JAKARTA - Pasar modal Indonesia kini menuju era baru transformasi dan reformasi. Berbagai upaya transformasi dilakukan untuk membawa pasar modal Indonesia berkembang menuju level global.

Semangat inilah yang jadi benang merah dalam diskusi Road to Investor Relations Forum (IRF) 2026 dengan tema “Era Baru Transparansi Pasar Modal” yang diselenggarakan di Gedung Bursa Efek Indonesia (BEI), Jakarta, Selasa (10/3/2026).

Hadir sebagai pembicara Pejabat Sementara Direktur Utama BEI Jeffrey Hendrik, Ketua Komisi XI DPR Mukhamad Misbakhun, Deputi Komisioner Pengawas Pasar Modal Otoritas Jasa Keuangan (OJK) Eddy Manindo Harahap, dan Pengamat Pasar Modal Hans Kwee. Acara ini dimoderatori Founder dan Pemimpin Redaksi SUAR.ID, Sutta Dharmasaputra.

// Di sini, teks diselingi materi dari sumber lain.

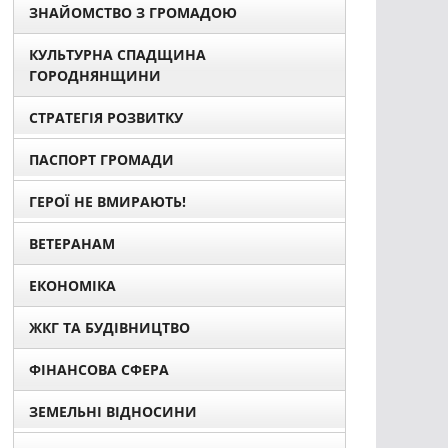
ЗНАЙОМСТВО З ГРОМАДОЮ
КУЛЬТУРНА СПАДЩИНА
ГОРОДНЯНЩИНИ
СТРАТЕГІЯ РОЗВИТКУ
ПАСПОРТ ГРОМАДИ
ГЕРОЇ НЕ ВМИРАЮТЬ!
ВЕТЕРАНАМ
ЕКОНОМІКА
ЖКГ ТА БУДІВНИЦТВО
ФІНАНСОВА СФЕРА
ЗЕМЕЛЬНІ ВІДНОСИНИ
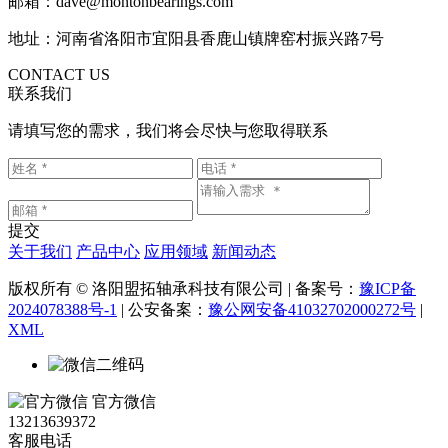
邮箱：dave@montonbearings.com
地址：河南省洛阳市宜阳县香鹿山镇牌窑村振兴路7号
CONTACT US
联系我们
请填写您的需求，我们将会尽快与您取得联系
提交
关于我们
产品中心
应用领域
新闻动态
版权所有 © 洛阳盟拓轴承科技有限公司 | 备案号：
豫ICP备
2024078388号-1
| 公安备案：
豫公网安备41032702000272号
|
XML
官方微信
13213639372
客服电话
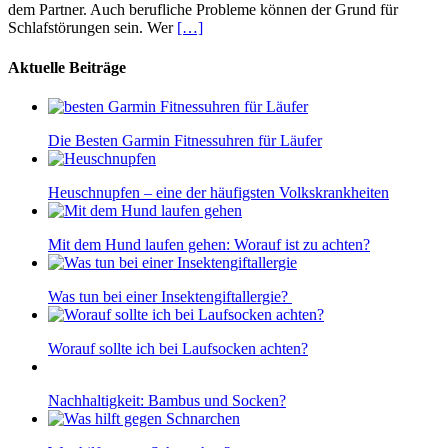
dem Partner. Auch berufliche Probleme können der Grund für
Schlafstörungen sein. Wer
[…]
Aktuelle Beiträge
Die Besten Garmin Fitnessuhren für Läufer
Heuschnupfen – eine der häufigsten Volkskrankheiten
Mit dem Hund laufen gehen: Worauf ist zu achten?
Was tun bei einer Insektengiftallergie?
Worauf sollte ich bei Laufsocken achten?
Nachhaltigkeit: Bambus und Socken?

Baca Juga: OJK Siapkan 8 Jurus Reformasi Pasar Modal, Begini Detailnya

Diskusi Road to Indonesia Investor Relations Forum (IRF) 2026 menjadi diskusi pemanasan, sebelum digelarnya acara Indonesia IRF 2026 yang akan dihelat pada bulan Mei 2026 nanti.

“Selama lebih dari 25 tahun mendampingi perusahaan di pasar modal, kami melihat bahwa investor relations memiliki peran strategis sebagai pintu gerbang perusahaan publik dalam membangun kepercayaan investor sekaligus menjaga nilai perusahaan di pasar," ujar Founder & CEO Kitacomm, Henny Lestari.